Exercise directions ▸ Exact copies of the lines below are the goal; any images in them are dropped.

Provided material ▸
>>>

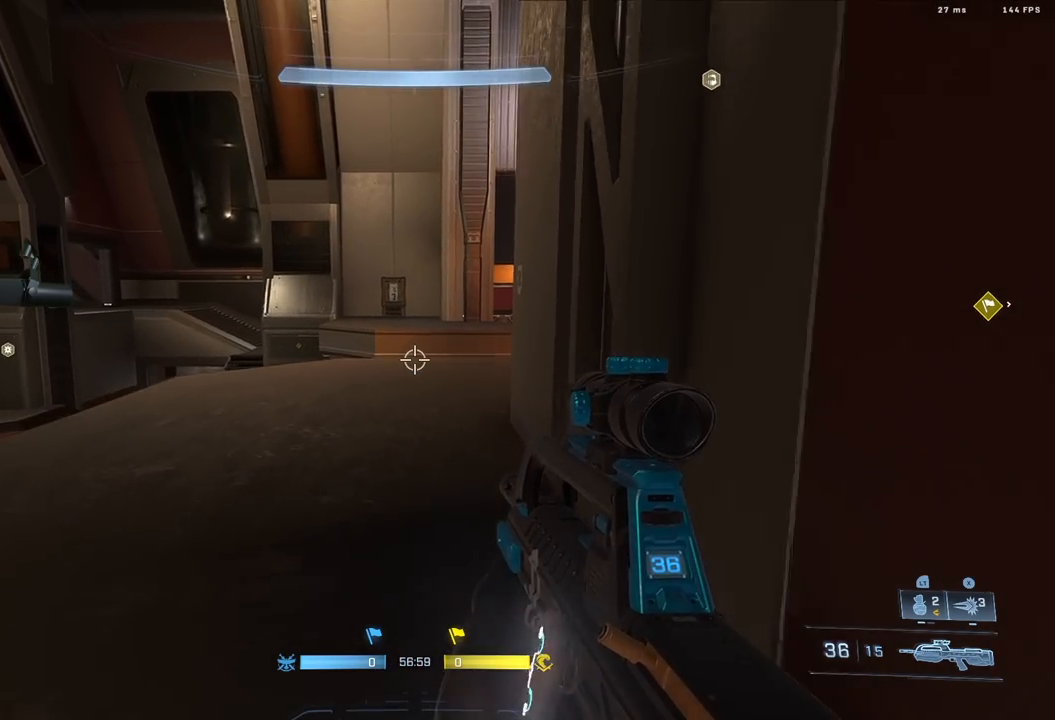
{"buttons": ["L3"], "left_stick": "up-right", "right_stick": "left", "events": [[83, "L1", "down"], [83, "L2", "down"], [83, "left_stick", "right"], [150, "left_stick", "up-right"], [200, "L1", "up"], [200, "L2", "up"], [217, "L3", "down"], [283, "right_stick", "center"], [500, "right_stick", "left"]]}
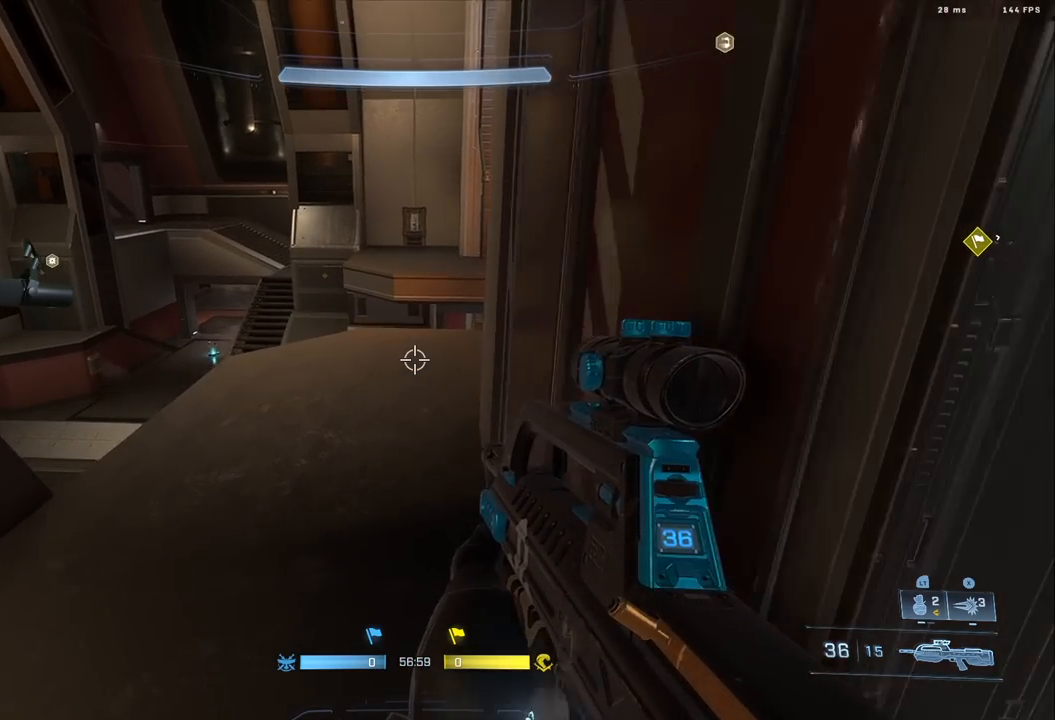
{"buttons": ["L1"], "left_stick": "down", "right_stick": "left", "events": [[100, "left_stick", "right"], [200, "L3", "up"], [383, "left_stick", "down"], [417, "L1", "down"]]}
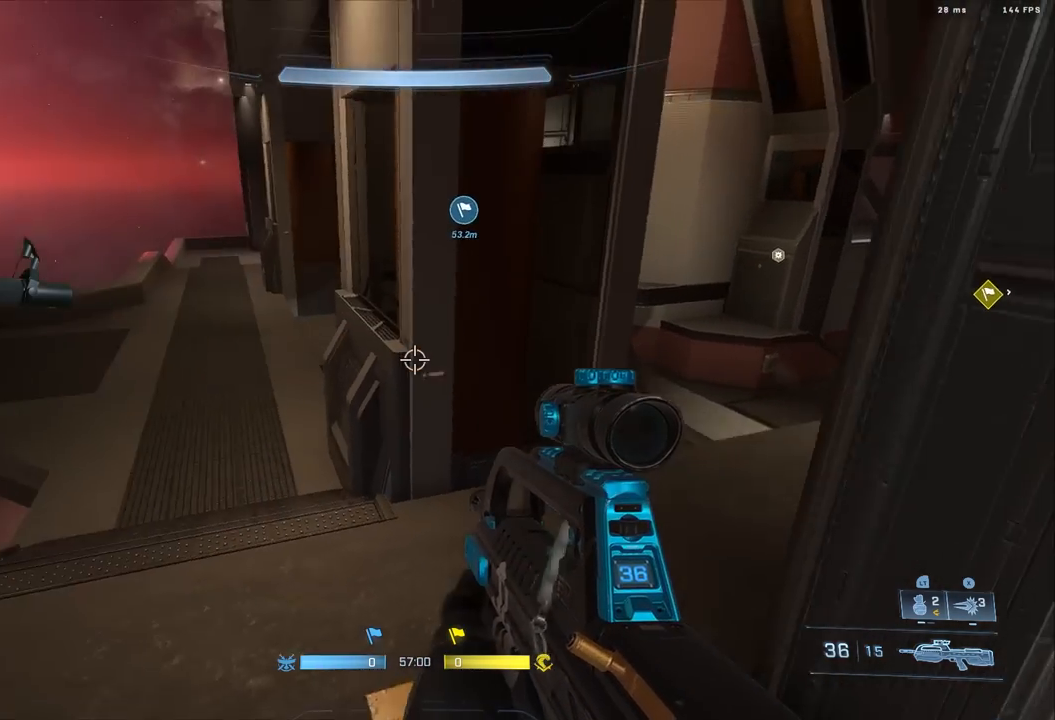
{"buttons": [], "left_stick": "down-right", "right_stick": "down-left", "events": [[33, "L1", "up"], [67, "right_stick", "up-left"], [350, "left_stick", "down-right"], [483, "right_stick", "down-left"]]}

<<<

Task result ▸
{"buttons": ["L3"], "left_stick": "up-right", "right_stick": "left", "events": [[83, "L1", "down"], [83, "L2", "down"], [83, "left_stick", "right"], [150, "left_stick", "up-right"], [200, "L1", "up"], [200, "L2", "up"], [217, "L3", "down"], [283, "right_stick", "center"], [500, "right_stick", "left"]]}
{"buttons": ["L1"], "left_stick": "down", "right_stick": "left", "events": [[100, "left_stick", "right"], [200, "L3", "up"], [383, "left_stick", "down"], [417, "L1", "down"]]}
{"buttons": [], "left_stick": "down-right", "right_stick": "down-left", "events": [[33, "L1", "up"], [67, "right_stick", "up-left"], [350, "left_stick", "down-right"], [483, "right_stick", "down-left"]]}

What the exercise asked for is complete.